Abstracts (first author)
Direct benefit of the SOS response vanishes after long term evolution in P. aeruginosa
Exposure to stressors, such as antibiotics, induces the expression of response pathways that could provide bacteria with a direct fitness benefit, stemming from increased protection against stress, and an indirect fitness benefit, stemming from increased evolvability due to elevated mutagenesis. We have quite a good understanding of the molecular mechanisms of stress response pathways, but quantitative measurements of the direct and indirect fitness benefits and costs associated with stress response pathway expression are lacking.
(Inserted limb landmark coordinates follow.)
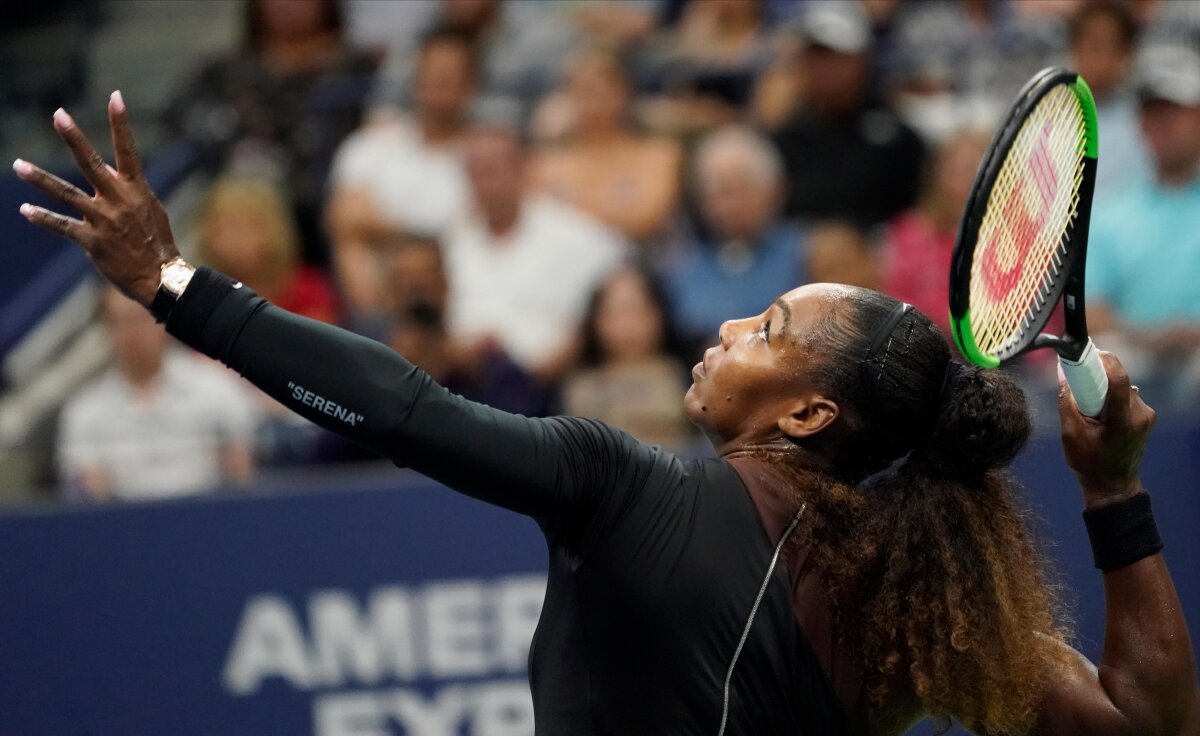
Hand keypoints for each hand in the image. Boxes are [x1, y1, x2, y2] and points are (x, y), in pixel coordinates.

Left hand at [13, 92, 178, 306]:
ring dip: (41, 179)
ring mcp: (103, 219)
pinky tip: (25, 210)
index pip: (128, 150)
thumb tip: (110, 174)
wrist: (159, 277)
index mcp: (137, 190)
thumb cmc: (158, 243)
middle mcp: (118, 200)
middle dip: (74, 138)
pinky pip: (62, 226)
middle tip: (59, 114)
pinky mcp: (91, 241)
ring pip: (66, 194)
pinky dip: (43, 218)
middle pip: (91, 163)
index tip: (115, 96)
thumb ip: (130, 191)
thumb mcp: (151, 210)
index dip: (121, 123)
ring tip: (18, 164)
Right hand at [1058, 351, 1155, 504]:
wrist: (1112, 485)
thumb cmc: (1089, 463)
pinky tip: (1099, 414)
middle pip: (1119, 381)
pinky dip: (1110, 398)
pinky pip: (1126, 396)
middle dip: (1097, 378)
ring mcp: (1146, 415)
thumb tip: (1064, 377)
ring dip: (1104, 390)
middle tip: (1079, 385)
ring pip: (1122, 388)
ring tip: (1089, 409)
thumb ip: (1067, 403)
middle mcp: (1141, 414)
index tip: (1087, 353)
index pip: (1119, 379)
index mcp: (1123, 420)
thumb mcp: (1070, 434)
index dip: (1104, 361)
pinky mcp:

By measuring the competitive fitness of wildtype and LexA mutant (SOS response blocked) strains of P. aeruginosa we show that the SOS response provides with a direct benefit across a range of sub-lethal concentrations of the antibiotic ciprofloxacin. Interestingly, in the absence of the antibiotic, the LexA mutation confers an advantage in the competitive ability and demonstrates the existence of a cost for the cells owning this complex pathway. We also analyse important parameters like cell viability, cell size and growth rate to explain the higher fitness of wildtype during selection with antibiotic. However, we find that the SOS pathway produces no indirect fitness benefit, as demonstrated by the fact that the LexA mutant shows a comparable ability to adapt to ciprofloxacin over a 600 generation selection experiment. Our study clearly demonstrates that natural selection favours the evolution of stress-induced mutagenesis pathways as a result of direct selection for increased stress tolerance and not indirect selection to favour evolvability. Altogether, we contribute with experimental evidence crucial to disentangle if bacterial stress responses play a role in accelerating adaptation to stressors such as antibiotics.